THE INPUT:

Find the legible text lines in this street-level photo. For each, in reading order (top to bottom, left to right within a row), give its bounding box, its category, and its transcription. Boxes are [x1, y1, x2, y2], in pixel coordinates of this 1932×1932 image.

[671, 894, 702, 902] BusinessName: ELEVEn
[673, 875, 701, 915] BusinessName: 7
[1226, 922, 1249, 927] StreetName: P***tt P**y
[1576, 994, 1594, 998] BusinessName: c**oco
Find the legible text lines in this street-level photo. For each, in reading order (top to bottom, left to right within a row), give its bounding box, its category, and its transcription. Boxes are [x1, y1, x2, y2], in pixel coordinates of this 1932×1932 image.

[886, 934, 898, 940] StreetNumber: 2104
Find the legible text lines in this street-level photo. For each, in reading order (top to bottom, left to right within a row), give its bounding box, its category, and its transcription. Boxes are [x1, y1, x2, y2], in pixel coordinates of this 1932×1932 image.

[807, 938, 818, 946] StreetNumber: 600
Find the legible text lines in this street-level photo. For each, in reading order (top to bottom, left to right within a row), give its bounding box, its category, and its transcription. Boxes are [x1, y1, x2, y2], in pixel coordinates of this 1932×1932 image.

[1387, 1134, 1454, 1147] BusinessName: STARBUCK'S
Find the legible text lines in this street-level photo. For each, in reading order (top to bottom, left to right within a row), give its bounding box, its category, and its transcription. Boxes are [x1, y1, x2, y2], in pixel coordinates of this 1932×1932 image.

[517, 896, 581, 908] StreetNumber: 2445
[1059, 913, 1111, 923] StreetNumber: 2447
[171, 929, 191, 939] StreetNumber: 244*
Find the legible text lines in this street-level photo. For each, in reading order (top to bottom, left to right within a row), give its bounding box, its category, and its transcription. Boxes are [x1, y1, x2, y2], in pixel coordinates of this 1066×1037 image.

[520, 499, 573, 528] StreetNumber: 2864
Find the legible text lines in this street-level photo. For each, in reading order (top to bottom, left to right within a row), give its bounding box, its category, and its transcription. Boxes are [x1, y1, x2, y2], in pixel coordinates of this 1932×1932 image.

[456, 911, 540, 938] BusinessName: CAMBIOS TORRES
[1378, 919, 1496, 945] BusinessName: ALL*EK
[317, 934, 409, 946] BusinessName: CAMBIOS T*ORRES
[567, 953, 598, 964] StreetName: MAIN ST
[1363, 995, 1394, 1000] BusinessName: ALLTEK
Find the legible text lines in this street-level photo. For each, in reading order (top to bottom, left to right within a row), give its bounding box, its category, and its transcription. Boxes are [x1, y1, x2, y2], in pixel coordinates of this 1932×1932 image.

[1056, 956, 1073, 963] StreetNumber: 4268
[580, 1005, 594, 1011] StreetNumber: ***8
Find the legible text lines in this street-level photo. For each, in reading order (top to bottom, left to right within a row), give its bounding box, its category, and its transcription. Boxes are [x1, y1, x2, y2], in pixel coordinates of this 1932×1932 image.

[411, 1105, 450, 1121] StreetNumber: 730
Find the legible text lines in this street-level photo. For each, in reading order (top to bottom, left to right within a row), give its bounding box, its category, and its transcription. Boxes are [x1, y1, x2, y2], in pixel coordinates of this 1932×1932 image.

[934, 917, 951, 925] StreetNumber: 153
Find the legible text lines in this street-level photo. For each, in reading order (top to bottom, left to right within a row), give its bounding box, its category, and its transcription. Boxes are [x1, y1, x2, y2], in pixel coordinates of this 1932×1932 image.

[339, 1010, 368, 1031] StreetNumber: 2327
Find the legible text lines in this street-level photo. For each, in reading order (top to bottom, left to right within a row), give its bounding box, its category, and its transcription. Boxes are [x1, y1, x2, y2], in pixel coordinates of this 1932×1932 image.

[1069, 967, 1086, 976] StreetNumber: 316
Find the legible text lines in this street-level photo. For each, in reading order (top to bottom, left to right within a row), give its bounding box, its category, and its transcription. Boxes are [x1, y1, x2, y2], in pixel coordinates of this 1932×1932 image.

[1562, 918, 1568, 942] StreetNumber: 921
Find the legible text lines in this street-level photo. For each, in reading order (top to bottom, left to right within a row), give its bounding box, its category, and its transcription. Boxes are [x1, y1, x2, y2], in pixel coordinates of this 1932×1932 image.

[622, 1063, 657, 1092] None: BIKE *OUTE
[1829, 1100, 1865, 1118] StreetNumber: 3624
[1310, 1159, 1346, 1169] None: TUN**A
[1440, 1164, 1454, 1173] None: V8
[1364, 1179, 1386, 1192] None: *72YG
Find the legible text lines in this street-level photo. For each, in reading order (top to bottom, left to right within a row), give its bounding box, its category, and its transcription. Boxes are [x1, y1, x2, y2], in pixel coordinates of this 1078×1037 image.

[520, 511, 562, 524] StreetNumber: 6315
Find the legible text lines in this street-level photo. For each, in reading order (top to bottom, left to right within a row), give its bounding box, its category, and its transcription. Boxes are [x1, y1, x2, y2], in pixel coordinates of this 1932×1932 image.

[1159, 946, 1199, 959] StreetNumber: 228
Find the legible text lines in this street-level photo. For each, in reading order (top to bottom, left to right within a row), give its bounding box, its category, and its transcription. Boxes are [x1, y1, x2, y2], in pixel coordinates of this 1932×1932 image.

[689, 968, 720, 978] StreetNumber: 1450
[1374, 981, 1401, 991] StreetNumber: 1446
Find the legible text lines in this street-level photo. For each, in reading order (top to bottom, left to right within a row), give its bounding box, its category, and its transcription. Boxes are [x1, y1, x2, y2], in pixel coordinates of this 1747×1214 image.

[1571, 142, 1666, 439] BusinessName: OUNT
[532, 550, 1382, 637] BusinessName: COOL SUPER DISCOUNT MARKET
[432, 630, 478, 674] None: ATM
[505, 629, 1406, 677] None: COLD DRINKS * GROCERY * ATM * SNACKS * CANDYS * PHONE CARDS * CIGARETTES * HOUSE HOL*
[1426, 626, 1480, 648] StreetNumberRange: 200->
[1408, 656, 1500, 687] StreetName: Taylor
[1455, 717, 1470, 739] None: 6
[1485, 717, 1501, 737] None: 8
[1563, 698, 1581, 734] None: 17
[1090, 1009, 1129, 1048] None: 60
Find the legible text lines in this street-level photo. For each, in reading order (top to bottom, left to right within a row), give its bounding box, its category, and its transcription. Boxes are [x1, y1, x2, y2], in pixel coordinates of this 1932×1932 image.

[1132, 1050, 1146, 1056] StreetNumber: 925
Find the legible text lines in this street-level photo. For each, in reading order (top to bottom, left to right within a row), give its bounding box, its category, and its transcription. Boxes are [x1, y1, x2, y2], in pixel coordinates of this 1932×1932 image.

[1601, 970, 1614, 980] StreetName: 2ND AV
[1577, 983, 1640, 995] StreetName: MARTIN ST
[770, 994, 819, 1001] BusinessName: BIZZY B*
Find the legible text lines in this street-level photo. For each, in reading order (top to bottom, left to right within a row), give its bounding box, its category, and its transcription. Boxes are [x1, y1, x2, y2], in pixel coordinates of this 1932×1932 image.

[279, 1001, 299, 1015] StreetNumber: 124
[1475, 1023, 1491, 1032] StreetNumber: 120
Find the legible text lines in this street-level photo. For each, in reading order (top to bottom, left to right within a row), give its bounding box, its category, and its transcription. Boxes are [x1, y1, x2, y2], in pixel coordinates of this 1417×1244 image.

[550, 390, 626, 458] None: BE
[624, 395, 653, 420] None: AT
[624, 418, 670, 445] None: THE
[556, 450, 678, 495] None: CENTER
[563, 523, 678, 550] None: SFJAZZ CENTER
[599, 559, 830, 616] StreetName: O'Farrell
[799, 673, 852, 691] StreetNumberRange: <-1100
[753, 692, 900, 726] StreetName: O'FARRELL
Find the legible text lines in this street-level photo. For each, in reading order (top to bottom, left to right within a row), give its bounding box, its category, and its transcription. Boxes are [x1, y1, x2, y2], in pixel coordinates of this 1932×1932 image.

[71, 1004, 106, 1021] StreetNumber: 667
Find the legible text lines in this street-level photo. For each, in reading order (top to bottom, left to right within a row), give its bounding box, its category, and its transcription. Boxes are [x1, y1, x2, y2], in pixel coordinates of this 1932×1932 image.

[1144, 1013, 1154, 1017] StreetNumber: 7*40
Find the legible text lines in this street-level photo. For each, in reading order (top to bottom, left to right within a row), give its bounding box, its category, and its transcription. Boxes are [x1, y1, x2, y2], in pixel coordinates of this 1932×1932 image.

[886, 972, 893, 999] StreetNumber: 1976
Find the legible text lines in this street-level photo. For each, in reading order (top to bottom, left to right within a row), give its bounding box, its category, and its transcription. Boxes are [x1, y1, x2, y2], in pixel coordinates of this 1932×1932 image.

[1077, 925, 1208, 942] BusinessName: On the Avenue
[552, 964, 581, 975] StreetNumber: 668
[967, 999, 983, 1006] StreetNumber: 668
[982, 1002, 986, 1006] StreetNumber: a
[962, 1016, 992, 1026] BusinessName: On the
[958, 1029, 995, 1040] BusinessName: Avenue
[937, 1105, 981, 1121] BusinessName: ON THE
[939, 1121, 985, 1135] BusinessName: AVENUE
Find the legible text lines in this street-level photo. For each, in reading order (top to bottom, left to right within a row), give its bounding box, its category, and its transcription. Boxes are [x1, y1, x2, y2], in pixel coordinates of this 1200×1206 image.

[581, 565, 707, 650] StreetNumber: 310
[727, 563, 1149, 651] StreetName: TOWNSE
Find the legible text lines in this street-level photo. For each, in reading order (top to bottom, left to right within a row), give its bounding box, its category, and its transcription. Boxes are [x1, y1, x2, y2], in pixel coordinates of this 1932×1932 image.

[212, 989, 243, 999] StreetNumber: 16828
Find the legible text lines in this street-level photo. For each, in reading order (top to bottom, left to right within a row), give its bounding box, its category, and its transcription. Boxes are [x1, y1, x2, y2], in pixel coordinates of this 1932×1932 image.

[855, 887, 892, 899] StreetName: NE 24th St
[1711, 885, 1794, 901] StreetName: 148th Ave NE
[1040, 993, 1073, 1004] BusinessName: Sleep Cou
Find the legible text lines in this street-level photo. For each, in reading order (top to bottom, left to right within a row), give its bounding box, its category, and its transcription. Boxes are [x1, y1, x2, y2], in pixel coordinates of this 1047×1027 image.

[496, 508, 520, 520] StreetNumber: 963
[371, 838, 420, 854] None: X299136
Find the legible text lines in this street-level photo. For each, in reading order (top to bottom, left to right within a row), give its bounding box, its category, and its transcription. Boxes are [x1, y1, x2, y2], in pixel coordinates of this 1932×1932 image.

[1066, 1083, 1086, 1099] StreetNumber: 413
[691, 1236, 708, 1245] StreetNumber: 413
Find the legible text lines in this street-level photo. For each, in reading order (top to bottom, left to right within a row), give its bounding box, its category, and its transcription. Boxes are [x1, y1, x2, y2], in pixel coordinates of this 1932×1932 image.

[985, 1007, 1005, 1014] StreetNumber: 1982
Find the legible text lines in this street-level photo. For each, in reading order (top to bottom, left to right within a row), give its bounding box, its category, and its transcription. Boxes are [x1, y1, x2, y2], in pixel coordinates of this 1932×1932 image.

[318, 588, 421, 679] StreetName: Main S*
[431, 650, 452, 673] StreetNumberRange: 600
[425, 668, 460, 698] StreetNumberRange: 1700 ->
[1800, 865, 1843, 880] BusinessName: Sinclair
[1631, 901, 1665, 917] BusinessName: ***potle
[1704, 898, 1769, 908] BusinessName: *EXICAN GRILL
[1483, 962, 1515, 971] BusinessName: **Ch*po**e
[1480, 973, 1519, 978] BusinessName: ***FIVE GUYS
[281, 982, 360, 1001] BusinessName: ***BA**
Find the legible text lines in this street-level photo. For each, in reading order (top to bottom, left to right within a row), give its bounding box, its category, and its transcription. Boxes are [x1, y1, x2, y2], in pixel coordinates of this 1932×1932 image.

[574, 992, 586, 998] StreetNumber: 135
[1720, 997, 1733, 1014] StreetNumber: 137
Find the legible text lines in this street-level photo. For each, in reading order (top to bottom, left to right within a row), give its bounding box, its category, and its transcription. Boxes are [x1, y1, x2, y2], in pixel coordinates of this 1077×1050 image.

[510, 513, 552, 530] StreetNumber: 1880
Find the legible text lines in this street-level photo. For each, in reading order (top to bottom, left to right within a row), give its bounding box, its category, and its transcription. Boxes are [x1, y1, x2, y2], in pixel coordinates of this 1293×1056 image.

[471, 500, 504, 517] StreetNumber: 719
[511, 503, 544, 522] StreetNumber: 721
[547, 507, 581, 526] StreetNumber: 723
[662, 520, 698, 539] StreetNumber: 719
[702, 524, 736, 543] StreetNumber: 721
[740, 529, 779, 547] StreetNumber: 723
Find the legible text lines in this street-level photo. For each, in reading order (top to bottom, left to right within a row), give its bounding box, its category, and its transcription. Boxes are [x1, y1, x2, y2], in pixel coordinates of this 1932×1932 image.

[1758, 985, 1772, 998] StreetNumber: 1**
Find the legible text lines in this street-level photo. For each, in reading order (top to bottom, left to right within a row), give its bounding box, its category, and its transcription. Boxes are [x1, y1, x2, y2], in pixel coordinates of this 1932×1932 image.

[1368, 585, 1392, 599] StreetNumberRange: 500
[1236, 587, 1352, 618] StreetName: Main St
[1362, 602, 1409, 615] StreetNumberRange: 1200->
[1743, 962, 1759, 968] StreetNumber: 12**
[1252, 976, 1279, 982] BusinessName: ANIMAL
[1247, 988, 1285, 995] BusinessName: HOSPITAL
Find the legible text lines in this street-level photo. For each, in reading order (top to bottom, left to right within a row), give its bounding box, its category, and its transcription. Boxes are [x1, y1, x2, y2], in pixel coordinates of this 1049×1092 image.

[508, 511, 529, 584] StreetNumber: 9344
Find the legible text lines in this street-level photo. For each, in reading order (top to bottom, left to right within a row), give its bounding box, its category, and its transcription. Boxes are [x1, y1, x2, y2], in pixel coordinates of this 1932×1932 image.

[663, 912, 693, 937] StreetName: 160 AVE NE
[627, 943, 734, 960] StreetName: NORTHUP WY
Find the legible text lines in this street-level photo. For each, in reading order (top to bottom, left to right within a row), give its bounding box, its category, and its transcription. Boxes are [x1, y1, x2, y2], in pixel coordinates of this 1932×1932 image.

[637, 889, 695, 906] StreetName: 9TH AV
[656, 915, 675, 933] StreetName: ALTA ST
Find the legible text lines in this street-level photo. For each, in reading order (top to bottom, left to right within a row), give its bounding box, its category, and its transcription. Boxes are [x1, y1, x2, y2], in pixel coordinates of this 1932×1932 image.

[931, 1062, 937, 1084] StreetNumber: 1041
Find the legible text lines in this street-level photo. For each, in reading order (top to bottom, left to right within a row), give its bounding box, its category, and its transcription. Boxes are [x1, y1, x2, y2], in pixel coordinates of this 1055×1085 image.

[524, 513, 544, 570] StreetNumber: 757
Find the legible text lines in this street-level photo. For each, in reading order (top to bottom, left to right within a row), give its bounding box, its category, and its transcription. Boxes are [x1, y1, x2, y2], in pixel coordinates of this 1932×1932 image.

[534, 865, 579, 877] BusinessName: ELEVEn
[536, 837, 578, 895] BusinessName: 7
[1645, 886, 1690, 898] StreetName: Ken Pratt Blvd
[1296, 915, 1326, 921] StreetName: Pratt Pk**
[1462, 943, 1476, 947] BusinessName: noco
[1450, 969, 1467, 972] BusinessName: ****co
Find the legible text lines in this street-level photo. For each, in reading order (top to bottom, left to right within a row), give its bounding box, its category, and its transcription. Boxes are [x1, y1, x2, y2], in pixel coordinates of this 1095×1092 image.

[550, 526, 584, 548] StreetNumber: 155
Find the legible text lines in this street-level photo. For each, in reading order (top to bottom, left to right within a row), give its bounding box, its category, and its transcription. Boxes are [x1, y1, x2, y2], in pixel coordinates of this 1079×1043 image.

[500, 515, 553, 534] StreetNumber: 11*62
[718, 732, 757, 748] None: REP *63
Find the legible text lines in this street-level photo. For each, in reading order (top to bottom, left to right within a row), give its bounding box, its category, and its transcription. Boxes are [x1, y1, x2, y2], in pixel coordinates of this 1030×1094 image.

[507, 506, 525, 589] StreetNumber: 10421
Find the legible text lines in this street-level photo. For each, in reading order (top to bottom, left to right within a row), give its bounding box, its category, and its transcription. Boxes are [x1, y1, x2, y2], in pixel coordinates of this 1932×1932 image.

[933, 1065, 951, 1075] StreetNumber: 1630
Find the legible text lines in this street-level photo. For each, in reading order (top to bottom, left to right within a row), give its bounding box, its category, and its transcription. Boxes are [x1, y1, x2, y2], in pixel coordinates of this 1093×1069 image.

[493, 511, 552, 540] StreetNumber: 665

GIVEN PROBLEM: Reproduce word for word the lines from the start of the records through the line containing "[1576, 994, 1594, 998] BusinessName: c**oco", including both the first line and that one.

THE RESULT:
Find the legible text lines in this street-level photo. For each, in reading order (top to bottom, left to right within a row), give its bounding box, its category, and its transcription. Boxes are [x1, y1, x2, y2], in pixel coordinates of this 1932×1932 image.

[671, 894, 702, 902] BusinessName: ELEVEn
[673, 875, 701, 915] BusinessName: 7
[1226, 922, 1249, 927] StreetName: P***tt P**y
[1576, 994, 1594, 998] BusinessName: c**oco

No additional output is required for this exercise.